# EXERCISE PROMPT
Rewrite the passage on the PCWG analysis tool from "3.2 The PCWG" up to and including "encourage wide adoption.", replacing "GitHub" with "GitLab".

# DOCUMENT SEGMENT
========================

We outline three inner range definitions in the Share3 initiative because the PCWG analysis tool (Sect. 3.2) uses a specific definition to derive an inner range power curve for each data set. Depending on the data set, one of the three definitions is applied. For a data sample, the PCWG analysis tool first uses definition A as the default. If the resultant inner range data count under definition A is small (Power Curve Working Group, 2018), then the tool would switch to definition B. If the inner range data size is again small with definition B, then the tool would use definition C.
3.2 The PCWG analysis tool
The PCWG member organizations have access to a large number of power performance test data sets and contractual power curve guarantees, which offers an excellent opportunity to verify the accuracy of trial methods. However, these data sets are commercially sensitive, and they cannot be shared directly because of data privacy concerns. Therefore, PCWG members designed and developed an analysis tool to enable intelligence sharing, rather than requiring commercially sensitive data sets or contractual performance guarantees to be disclosed.
The analysis tool is open sourced via GitHub and written in the Python programming language. The tool is formally released and distributed in the form of an executable program to encourage wide adoption.

========================

# RECORDED INFORMATION
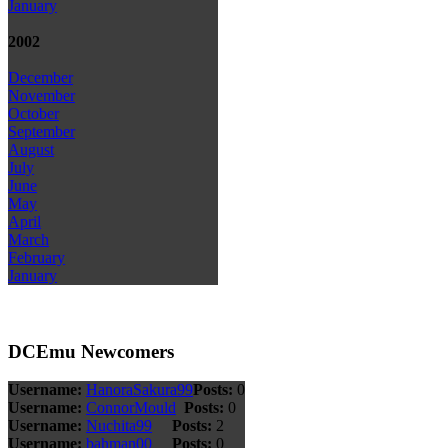
January
2002
December
November
October
September
August
July
June
May
April
March
February
January
DCEmu Newcomers
Username:
HanoraSakura99
Posts:
0
Username:
ConnorMould
Posts:
0
Username:
Nuchita99
Posts:
2
Username:
bahman00
Posts:
0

========================

# TASK SOLUTION
3.2 The PCWG analysis tool
The PCWG member organizations have access to a large number of power performance test data sets and contractual power curve guarantees, which offers an excellent opportunity to verify the accuracy of trial methods. However, these data sets are commercially sensitive, and they cannot be shared directly because of data privacy concerns. Therefore, PCWG members designed and developed an analysis tool to enable intelligence sharing, rather than requiring commercially sensitive data sets or contractual performance guarantees to be disclosed.
The analysis tool is open sourced via GitLab and written in the Python programming language. The tool is formally released and distributed in the form of an executable program to encourage wide adoption.